● What is required: Without any of their pictures, return all of the records exactly.

● Task input:

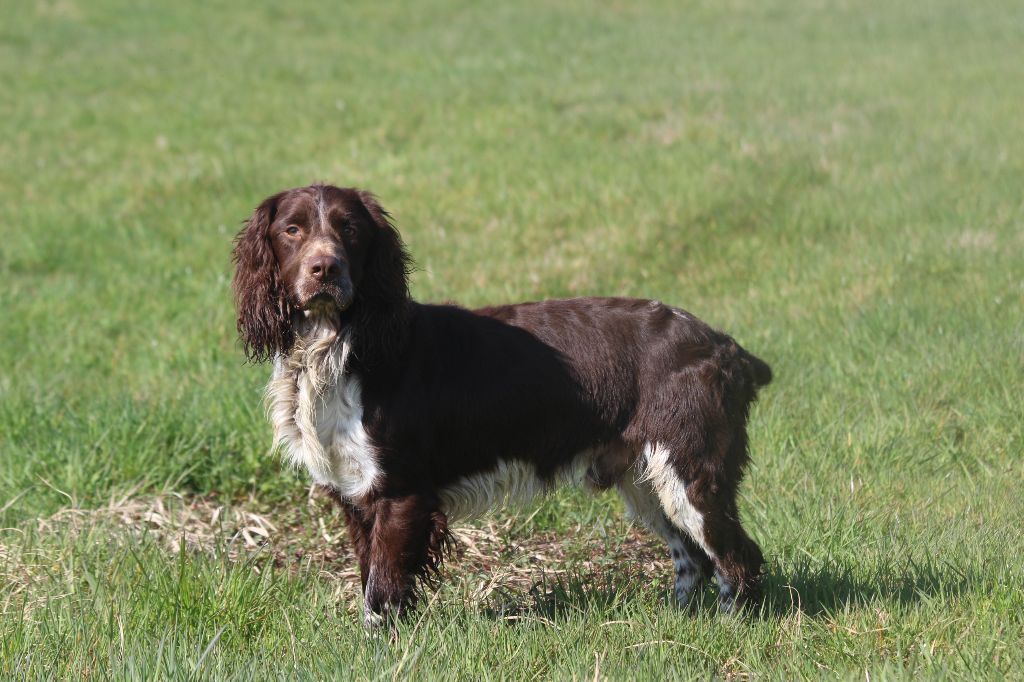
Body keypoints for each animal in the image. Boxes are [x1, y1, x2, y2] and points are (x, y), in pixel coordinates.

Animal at [232, 182, 770, 622]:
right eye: (292, 229)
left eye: (350, 228)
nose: (326, 268)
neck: (344, 348)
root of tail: (727, 347)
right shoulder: (355, 492)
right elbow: (371, 576)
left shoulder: (401, 491)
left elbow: (382, 592)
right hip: (647, 478)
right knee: (693, 559)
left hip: (690, 470)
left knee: (738, 557)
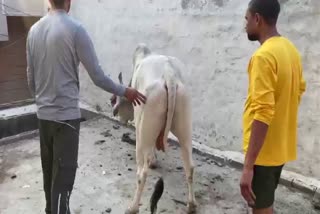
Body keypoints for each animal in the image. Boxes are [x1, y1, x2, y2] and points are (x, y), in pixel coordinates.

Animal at [111, 44, 196, 214]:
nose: (119, 117)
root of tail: (170, 75)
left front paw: (154, 161)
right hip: (185, 126)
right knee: (190, 166)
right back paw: (191, 205)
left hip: (143, 130)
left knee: (141, 173)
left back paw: (133, 207)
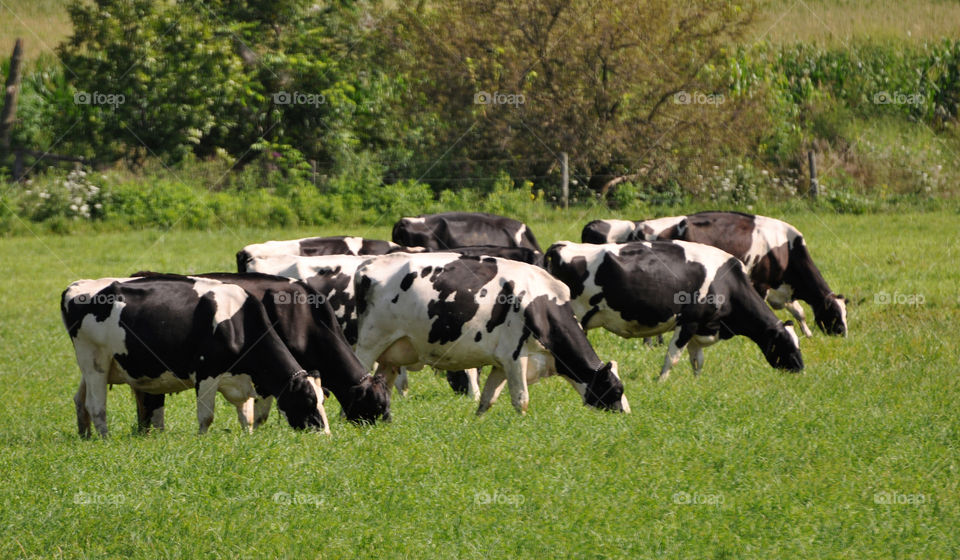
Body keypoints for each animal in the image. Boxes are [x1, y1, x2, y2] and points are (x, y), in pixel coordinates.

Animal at [61, 276, 330, 438]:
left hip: (101, 366)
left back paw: (85, 436)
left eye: (322, 400)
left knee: (80, 400)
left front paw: (248, 438)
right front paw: (202, 440)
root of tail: (76, 286)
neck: (239, 323)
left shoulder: (239, 380)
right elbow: (206, 416)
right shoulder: (207, 373)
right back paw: (104, 439)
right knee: (96, 406)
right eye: (308, 400)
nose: (325, 436)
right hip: (94, 361)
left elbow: (247, 417)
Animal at [352, 252, 630, 415]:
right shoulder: (516, 356)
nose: (625, 415)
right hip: (369, 344)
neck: (542, 304)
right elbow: (521, 399)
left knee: (381, 384)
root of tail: (369, 264)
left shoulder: (500, 362)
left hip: (391, 354)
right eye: (616, 390)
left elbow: (487, 400)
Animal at [544, 241, 804, 381]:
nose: (801, 369)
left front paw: (697, 382)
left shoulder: (702, 327)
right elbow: (673, 356)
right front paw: (661, 381)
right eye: (786, 344)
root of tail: (561, 246)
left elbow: (697, 359)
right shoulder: (688, 321)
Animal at [626, 212, 848, 337]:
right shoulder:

● Response:
Body keypoints for each animal in the image. Boxes are [x1, y1, x2, y2] and points are (x, y), in pixel coordinates.

Animal at [232, 182, 770, 622]:
right eye: (292, 229)
left eye: (350, 228)
nose: (326, 268)
neck: (344, 348)
root of tail: (727, 347)
right shoulder: (355, 492)
right elbow: (371, 576)
left shoulder: (401, 491)
left elbow: (382, 592)
right hip: (647, 478)
right knee: (693, 559)
left hip: (690, 470)
left knee: (738, 557)
Body keypoints for each animal in the image. Boxes are [x1, y1, x2, y2] and points are (x, y), in pixel coordinates.

Animal at [111, 44, 196, 214]:
nose: (119, 117)
root of tail: (170, 75)
left front paw: (154, 161)
right hip: (185, 126)
right knee: (190, 166)
right back paw: (191, 205)
left hip: (143, 130)
left knee: (141, 173)
left back paw: (133, 207)
Body keypoints for each animal in the image. Boxes are [x1, y1, x2, y2] and points are (x, y), in pixel coordinates.

Animal at [61, 276, 330, 438]:
left hip: (101, 366)
left back paw: (85, 436)
left eye: (322, 400)
left knee: (80, 400)
left front paw: (248, 438)
right front paw: (202, 440)
root of tail: (76, 286)
neck: (239, 323)
left shoulder: (239, 380)
right elbow: (206, 416)
right shoulder: (207, 373)
right back paw: (104, 439)
right knee: (96, 406)
right eye: (308, 400)
nose: (325, 436)
right hip: (94, 361)
left elbow: (247, 417)
Animal at [352, 252, 630, 415]:
right shoulder: (516, 356)
nose: (625, 415)
right hip: (369, 344)
neck: (542, 304)
right elbow: (521, 399)
left knee: (381, 384)
root of tail: (369, 264)
left shoulder: (500, 362)
left hip: (391, 354)
right eye: (616, 390)
left elbow: (487, 400)
Animal at [544, 241, 804, 381]:
nose: (801, 369)
left front paw: (697, 382)
left shoulder: (702, 327)
right elbow: (673, 356)
right front paw: (661, 381)
right eye: (786, 344)
root of tail: (561, 246)
left elbow: (697, 359)
right shoulder: (688, 321)
Animal at [626, 212, 848, 337]:
right shoulder:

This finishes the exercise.